ENERJİ BİR-SEN
Türk Şeker Milli Bir Meseledir, Özelleştirmeye Kurban Edilemez
Özelleştirme İdaresi Başkanlığı’nın (ÖİB) 2000 yılında kapsama aldığı, 2008’den beri özelleştirme sürecinde olan Şeker Fabrikaları 2 kez iptal edilen özelleştirme sürecinde, yeni personel takviyesinden, yatırım projelerinden mahrum bırakılmış, bakım onarım ve yenileme faaliyetlerinin dışında kalmış, gittikçe yıpranmış ve atıl vaziyete düşmüştür. Bu durum fabrikaların maddi değerlerinin de düşmesine sebep olmuştur.
ÖİB'den yapılan son açıklamaya göre özelleştirme sürecine Afyon, Alpullu, Bor, Burdur, Çorum, Elbistan, Erzincan, Erzurum, Ilgın, Kastamonu, Kırşehir, Muş, Turhal ve Yozgat Şeker Fabrikası olmak üzere 14 fabrikanın daha dahil edildiği belirtilmiştir.
Özelleştirilecek olan 14 fabrika geriye kalan 11 fabrikanın da üretimini dolaylı ve direkt olarak düşürerek hem fabrikanın hem fabrika çalışanlarının hem de bölge halkı ve ekonomisinin geleceğini olumsuz etkileyecektir. Üretim yapan fabrikaların sayısının azaltılması zaman içerisinde Ankara Makine, Eskişehir Makine ve Elektromekanik Aygıtlar Fabrikaları ile Şeker Enstitüsünü de ihtiyaç fazlası durumuna sokacak ve fabrikalarla aynı akıbeti yaşayacaktır.
Cumhuriyetin ilk yıllarından beri Türkiye ekonomisine katkı sağlayan, her zaman çiftçinin yanında olan, asırlık milli değer Türk Şeker’in üretim kapasitesinin %60 küçültülmesi Türkiye’nin önemli bir değerini, markasını, ekonomik bir dinamiğini kaybetmesine yol açacaktır. Türk Şeker aynı zamanda toplum sağlığının da güvencesidir. Yıllardır güvenle tüketilen pancar şekeri zaman içerisinde yerini tamamen nişasta bazlı şekere bıraktığında toplum sağlığı büyük bir tehlikeyle karşı karşıya kalacaktır.
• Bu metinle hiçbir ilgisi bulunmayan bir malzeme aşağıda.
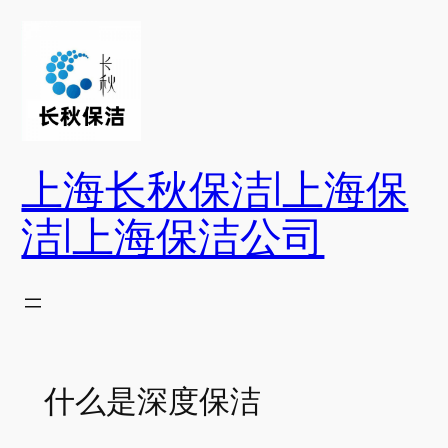
跳
至
内
容
上海长秋保洁|上海保
洁|上海保洁公司
什么是深度保洁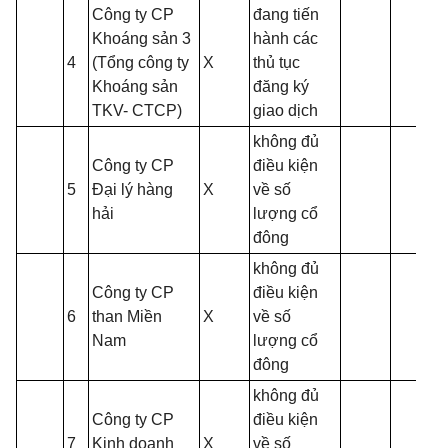
Công ty CP
đang tiến
Khoáng sản 3
hành các
4
(Tổng công ty
X
thủ tục
Khoáng sản
đăng ký
TKV- CTCP)
giao dịch
không đủ
Công ty CP
điều kiện
5
Đại lý hàng
X
về số
hải
lượng cổ
đông
không đủ
Công ty CP
điều kiện
6
than Miền
X
về số
Nam
lượng cổ
đông
không đủ
Công ty CP
điều kiện
7
Kinh doanh
X
về số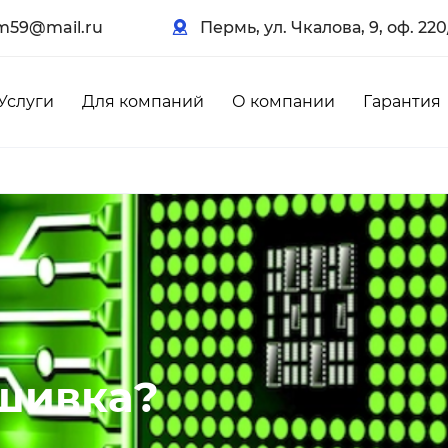
m59@mail.ru
Пермь, ул. Чкалова, 9, оф. 220
Услуги
Для компаний
О компании
Гарантия
ошивка?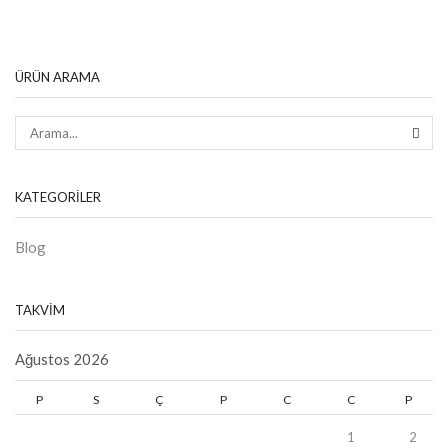
ÜRÜN ARAMA
KATEGORILER
Blog
TAKVIM
Ağustos 2026
P
S
Ç
P
C
C
P
1
2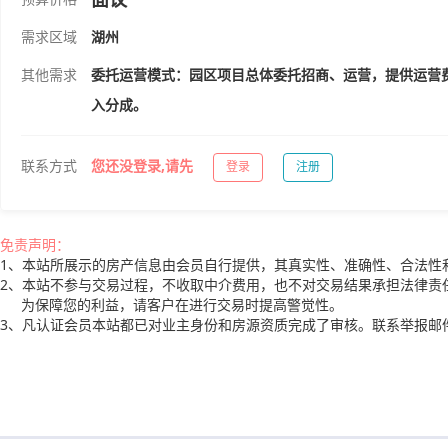
需求区域
湖州
其他需求
委托运营模式：园区项目总体委托招商、运营，提供运营
入分成。
联系方式
您还没登录,请先
登录
注册
免责声明：
1、本站所展示的房产信息由会员自行提供，其真实性、准确性、合法性
2、本站不参与交易过程，不收取中介费用，也不对交易结果承担法律责
为保障您的利益，请客户在进行交易时提高警觉性。
3、凡认证会员本站都已对业主身份和房源资质完成了审核。联系举报邮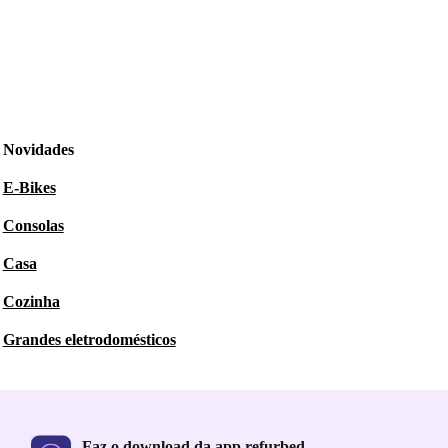
Novidades
E-Bikes
Consolas
Casa
Cozinha
Grandes eletrodomésticos
Faz o download da app refurbed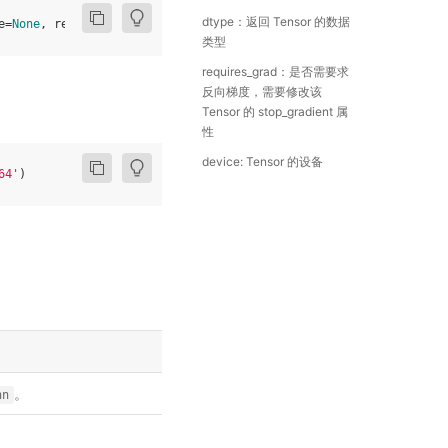
dtype：返回 Tensor 的数据
e
=
None
,
requires_grad
=
False
)
类型
requires_grad：是否需要求
反向梯度，需要修改该
Tensor 的 stop_gradient 属
性
device: Tensor 的设备
64'
)
。
nn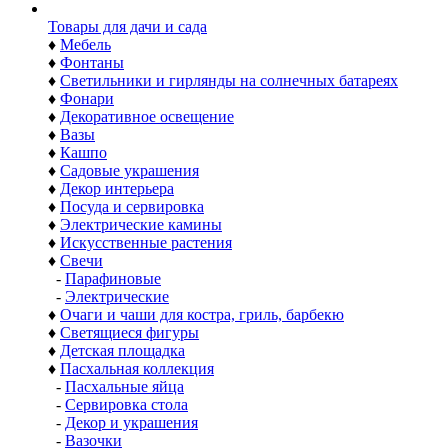
Товары для дачи и сада
♦
Мебель
♦
Фонтаны
♦
Светильники и гирлянды на солнечных батареях
♦
Фонари
♦
Декоративное освещение
♦
Вазы
♦
Кашпо
♦
Садовые украшения
♦
Декор интерьера
♦
Посуда и сервировка
♦
Электрические камины
♦
Искусственные растения
♦
Свечи
-
Парафиновые
-
Электрические
♦
Очаги и чаши для костра, гриль, барбекю
♦
Светящиеся фигуры
♦
Детская площадка
♦
Пасхальная коллекция
-
Пасхальные яйца
-
Сервировка стола
-
Декор и украшения
-
Вазочки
ÖİB’nin yaptığı açıklamada belirtilen “Özelleştirilen fabrikalar asgari 5 kampanya dönemi daha üretime devam edecektir.” ibaresi 5 dönem içinde çiftçiyi gelecek kaygısına düşürerek pancar ekiminin kademeli olarak azalmasına neden olacaktır. Çiftçinin yitirilmesi hayvancılığı, sanayiyi ve ticareti de vuracaktır. En nihayetinde kaybeden yalnızca fabrika bölgeleri değil, tüm Türkiye olacaktır. Bu ibareden anlaşıldığı üzere bu süreç özelleştirme değil zamana yayılmış kapatılma olacaktır.
Şeker milli bir meseledir. Yalnızca bugünün ekonomik koşulları göz önünde bulundurularak “fabrikalar kar ettirmiyor, satıp kurtulalım” mantığı tamamıyla yanlıştır. Milli bir mesele söz konusu olduğunda kar/zarar değil, “ne yapılabilir, nasıl faydalı bir hale getirilebilir?” sorularına yanıt aranmalıdır. Türkiye’nin ihtiyacı olan şey; elindekini satarak değil, ürettiğini satarak kazanmak ve büyümektir.
Bu kapsamda yıllardır özelleştirmelerin yaşandığı enerji, sanayi ve madencilik hizmet kolunda genel yetkili sendika olan Enerji Bir-Sen olarak bizler özelleştirmelerin Türkiye’ye fayda sağlamayacağını, milli varlıkların değerinin para ile ölçülemeyeceğini ve alınan bu özelleştirme kararından dönülmesi gerektiğini kamuoyuna bildiririz.